== Segment start ==

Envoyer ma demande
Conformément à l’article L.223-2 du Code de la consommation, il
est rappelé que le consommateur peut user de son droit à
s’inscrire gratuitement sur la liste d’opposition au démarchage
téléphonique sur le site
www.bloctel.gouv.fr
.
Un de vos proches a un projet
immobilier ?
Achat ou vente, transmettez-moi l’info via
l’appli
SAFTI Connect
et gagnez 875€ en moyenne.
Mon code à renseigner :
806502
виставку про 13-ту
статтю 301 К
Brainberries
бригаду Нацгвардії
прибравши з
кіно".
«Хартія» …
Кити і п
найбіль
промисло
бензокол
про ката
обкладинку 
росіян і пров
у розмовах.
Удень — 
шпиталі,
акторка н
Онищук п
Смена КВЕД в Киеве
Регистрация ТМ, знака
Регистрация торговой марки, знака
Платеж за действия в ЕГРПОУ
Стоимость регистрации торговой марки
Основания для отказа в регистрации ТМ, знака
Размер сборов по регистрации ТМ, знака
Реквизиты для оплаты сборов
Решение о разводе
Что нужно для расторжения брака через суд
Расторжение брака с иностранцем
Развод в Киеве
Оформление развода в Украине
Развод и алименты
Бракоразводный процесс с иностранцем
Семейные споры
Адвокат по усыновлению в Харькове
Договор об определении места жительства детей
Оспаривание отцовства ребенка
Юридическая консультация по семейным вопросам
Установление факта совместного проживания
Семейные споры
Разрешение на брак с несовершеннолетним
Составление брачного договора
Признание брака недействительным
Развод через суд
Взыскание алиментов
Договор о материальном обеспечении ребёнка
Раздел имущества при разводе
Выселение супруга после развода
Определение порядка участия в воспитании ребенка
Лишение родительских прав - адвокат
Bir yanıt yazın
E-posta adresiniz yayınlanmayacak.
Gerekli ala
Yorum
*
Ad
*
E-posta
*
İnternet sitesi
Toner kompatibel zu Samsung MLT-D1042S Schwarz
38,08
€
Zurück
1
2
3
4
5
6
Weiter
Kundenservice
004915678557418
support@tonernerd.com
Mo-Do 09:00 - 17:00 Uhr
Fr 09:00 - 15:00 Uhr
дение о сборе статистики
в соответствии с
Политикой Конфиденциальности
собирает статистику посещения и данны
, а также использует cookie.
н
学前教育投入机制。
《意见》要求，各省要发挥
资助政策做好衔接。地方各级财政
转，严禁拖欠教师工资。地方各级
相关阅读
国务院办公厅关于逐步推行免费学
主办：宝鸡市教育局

== Segment end ==
== Segment start ==

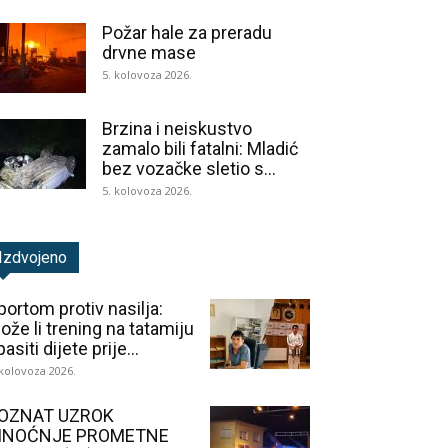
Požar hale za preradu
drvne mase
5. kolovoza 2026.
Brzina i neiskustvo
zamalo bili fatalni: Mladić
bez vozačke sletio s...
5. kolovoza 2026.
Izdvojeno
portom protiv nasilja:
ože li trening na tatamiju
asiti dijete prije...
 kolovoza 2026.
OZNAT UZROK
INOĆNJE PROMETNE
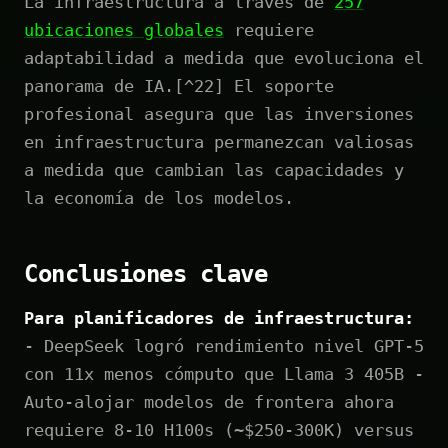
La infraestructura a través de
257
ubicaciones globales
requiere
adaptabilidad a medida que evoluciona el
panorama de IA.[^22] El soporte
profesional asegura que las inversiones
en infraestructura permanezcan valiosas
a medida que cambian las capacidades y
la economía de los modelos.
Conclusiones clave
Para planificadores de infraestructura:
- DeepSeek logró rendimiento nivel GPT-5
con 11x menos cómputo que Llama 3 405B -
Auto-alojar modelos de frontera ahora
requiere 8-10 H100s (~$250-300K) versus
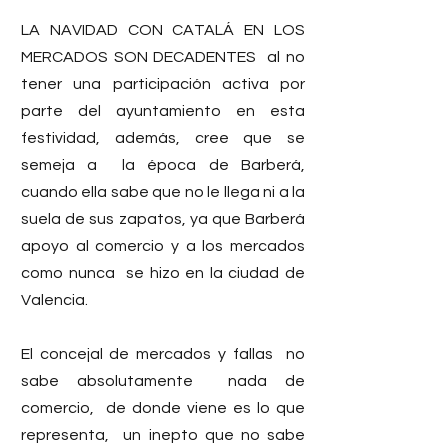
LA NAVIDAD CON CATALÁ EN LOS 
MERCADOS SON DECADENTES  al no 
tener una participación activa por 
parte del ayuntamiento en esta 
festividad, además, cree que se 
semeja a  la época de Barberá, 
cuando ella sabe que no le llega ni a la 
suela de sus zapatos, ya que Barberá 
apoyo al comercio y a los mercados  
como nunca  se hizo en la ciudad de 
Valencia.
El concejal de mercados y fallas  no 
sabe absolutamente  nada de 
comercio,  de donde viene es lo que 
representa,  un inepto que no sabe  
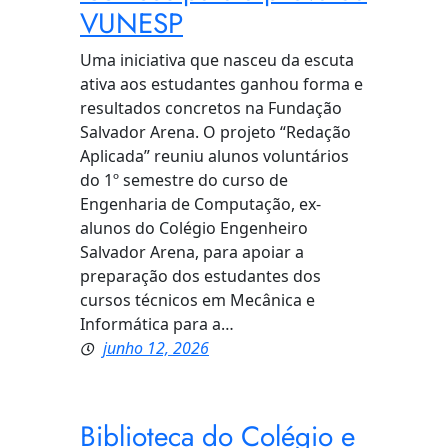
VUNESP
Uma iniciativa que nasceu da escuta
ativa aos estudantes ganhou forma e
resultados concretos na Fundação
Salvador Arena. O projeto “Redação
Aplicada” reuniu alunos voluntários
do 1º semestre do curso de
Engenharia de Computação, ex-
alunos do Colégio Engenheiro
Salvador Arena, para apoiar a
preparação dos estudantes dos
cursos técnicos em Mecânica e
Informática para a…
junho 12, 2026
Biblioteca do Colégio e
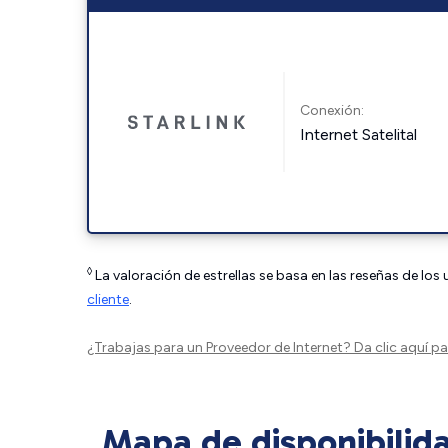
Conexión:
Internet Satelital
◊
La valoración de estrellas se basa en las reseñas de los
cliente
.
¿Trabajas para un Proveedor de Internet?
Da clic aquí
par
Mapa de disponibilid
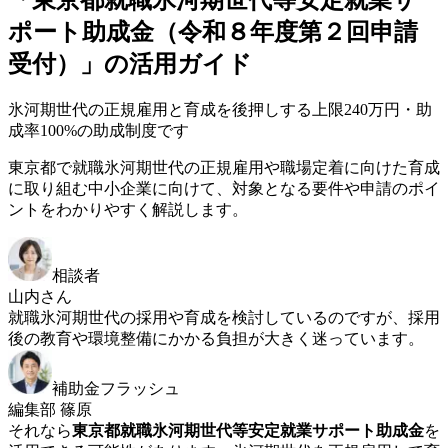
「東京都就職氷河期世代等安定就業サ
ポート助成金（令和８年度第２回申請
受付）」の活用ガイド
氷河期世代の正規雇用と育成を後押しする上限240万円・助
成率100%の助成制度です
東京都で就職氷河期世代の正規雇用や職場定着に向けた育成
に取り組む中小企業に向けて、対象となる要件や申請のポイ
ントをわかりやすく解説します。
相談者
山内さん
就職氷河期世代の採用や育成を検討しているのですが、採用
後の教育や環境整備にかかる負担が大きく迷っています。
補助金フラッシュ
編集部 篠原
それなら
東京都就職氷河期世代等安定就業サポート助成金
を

== Segment end ==

_JOB ITEM_
Among the records above, locate the line containing "bez vozačke sletio s..." and the line containing "profesional asegura que las inversiones", then transcribe exactly the lines starting at the first and ending at the second, with no pictures.

_RESPONSE FOR THIS EXERCISE_
bez vozačke sletio s...
5. kolovoza 2026.
Izdvojeno
portom protiv nasilja:
ože li trening na tatamiju
asiti dijete prije...
 kolovoza 2026.
OZNAT UZROK
INOĆNJE PROMETNE
La infraestructura a través de
257
ubicaciones globales
requiere
adaptabilidad a medida que evoluciona el
panorama de IA.[^22] El soporte
profesional asegura que las inversiones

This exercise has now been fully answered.